• **Required action 1**
In the passage on marketing credit, what does the author say everything comes down to?

━━━━━ Exercise passage ━━━━━

Cost per lead, conversions per month, leads per show, white paper downloads, time on Web site, Web site visits, webinar attendees, webinar registrants who did not attend, user conference attendees, click-through metrics, return Web site visitors… I can go on and on. These are all interesting metrics, but does Marketing really get credit for a positive increase when it’s budget time? In most cases, no.

I am continually amazed at the creativity of our customers in generating interest in their products through their marketing efforts, whether it is at a trade show or user’s conference, or in Web site content or webinars. Through these efforts new opportunities (leads) are identified and delivered to Sales for closure. Credit usually stops here, though with Marketing value implied and Sales value recognized. It’s not fair! It all comes down to revenue production, and today marketers are not getting the credit they deserve.

━━━━━

• **Required action 2**
Return the camera listing below line for line, covering the whole listing, and leave the pictures out.

━━━━━ Data segment ━━━━━

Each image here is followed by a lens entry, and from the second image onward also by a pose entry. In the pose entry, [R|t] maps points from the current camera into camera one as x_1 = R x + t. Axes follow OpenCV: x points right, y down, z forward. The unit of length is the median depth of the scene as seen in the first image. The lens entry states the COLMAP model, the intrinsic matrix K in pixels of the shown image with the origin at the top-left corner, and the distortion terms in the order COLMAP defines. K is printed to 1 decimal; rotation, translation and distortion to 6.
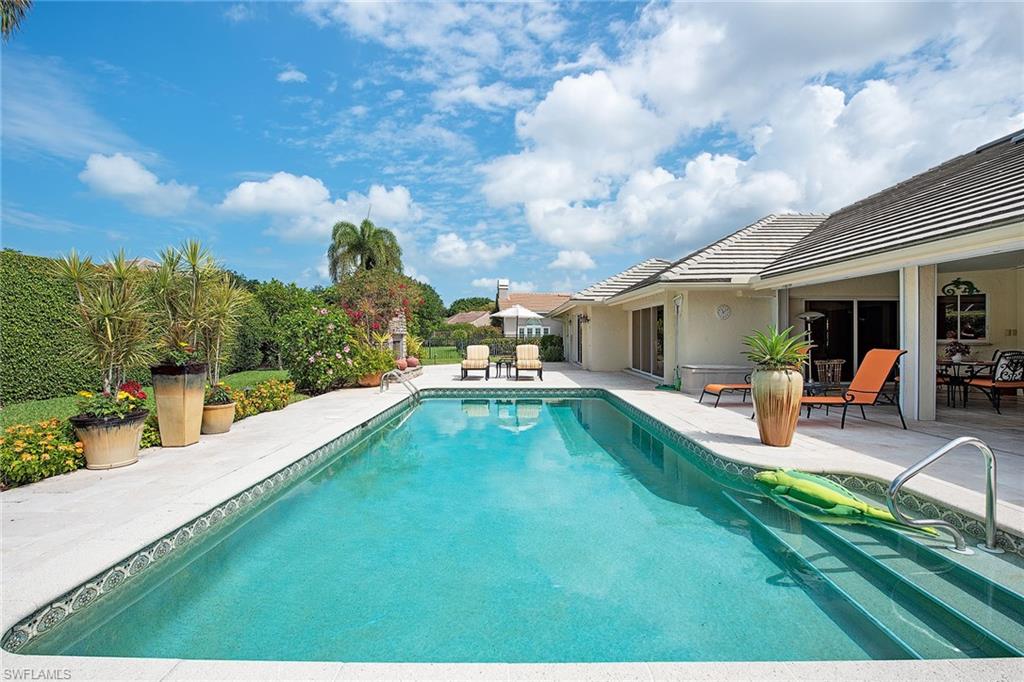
lens RADIAL K [[464.1, 0, 512.0], [0, 464.1, 341.0], [0, 0, 1]] dist [0.000254, 0.000036]
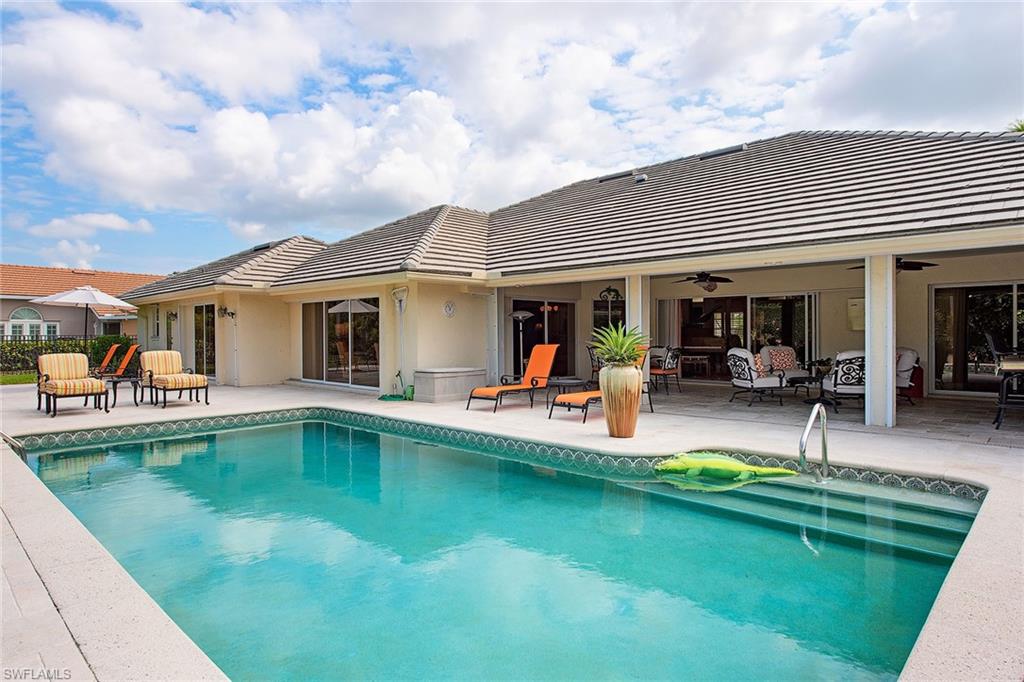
lens RADIAL K [[589.4, 0, 512.0], [0, 589.4, 341.0], [0, 0, 1]] dist [0.036274, 0.000063]
pose [[0.698080, -0.010658, 0.715940, -0.294105], [0.015004, 0.999887, 0.000255, 0.001232], [-0.715862, 0.010564, 0.698162, 0.124293]]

━━━━━

• **Result 1**
Revenue production.

• **Result 2**
Each image here is followed by a lens entry, and from the second image onward also by a pose entry. In the pose entry, [R|t] maps points from the current camera into camera one as x_1 = R x + t. Axes follow OpenCV: x points right, y down, z forward. The unit of length is the median depth of the scene as seen in the first image. The lens entry states the COLMAP model, the intrinsic matrix K in pixels of the shown image with the origin at the top-left corner, and the distortion terms in the order COLMAP defines. K is printed to 1 decimal; rotation, translation and distortion to 6.
lens RADIAL K [[464.1, 0, 512.0], [0, 464.1, 341.0], [0, 0, 1]] dist [0.000254, 0.000036]
lens RADIAL K [[589.4, 0, 512.0], [0, 589.4, 341.0], [0, 0, 1]] dist [0.036274, 0.000063]
pose [[0.698080, -0.010658, 0.715940, -0.294105], [0.015004, 0.999887, 0.000255, 0.001232], [-0.715862, 0.010564, 0.698162, 0.124293]]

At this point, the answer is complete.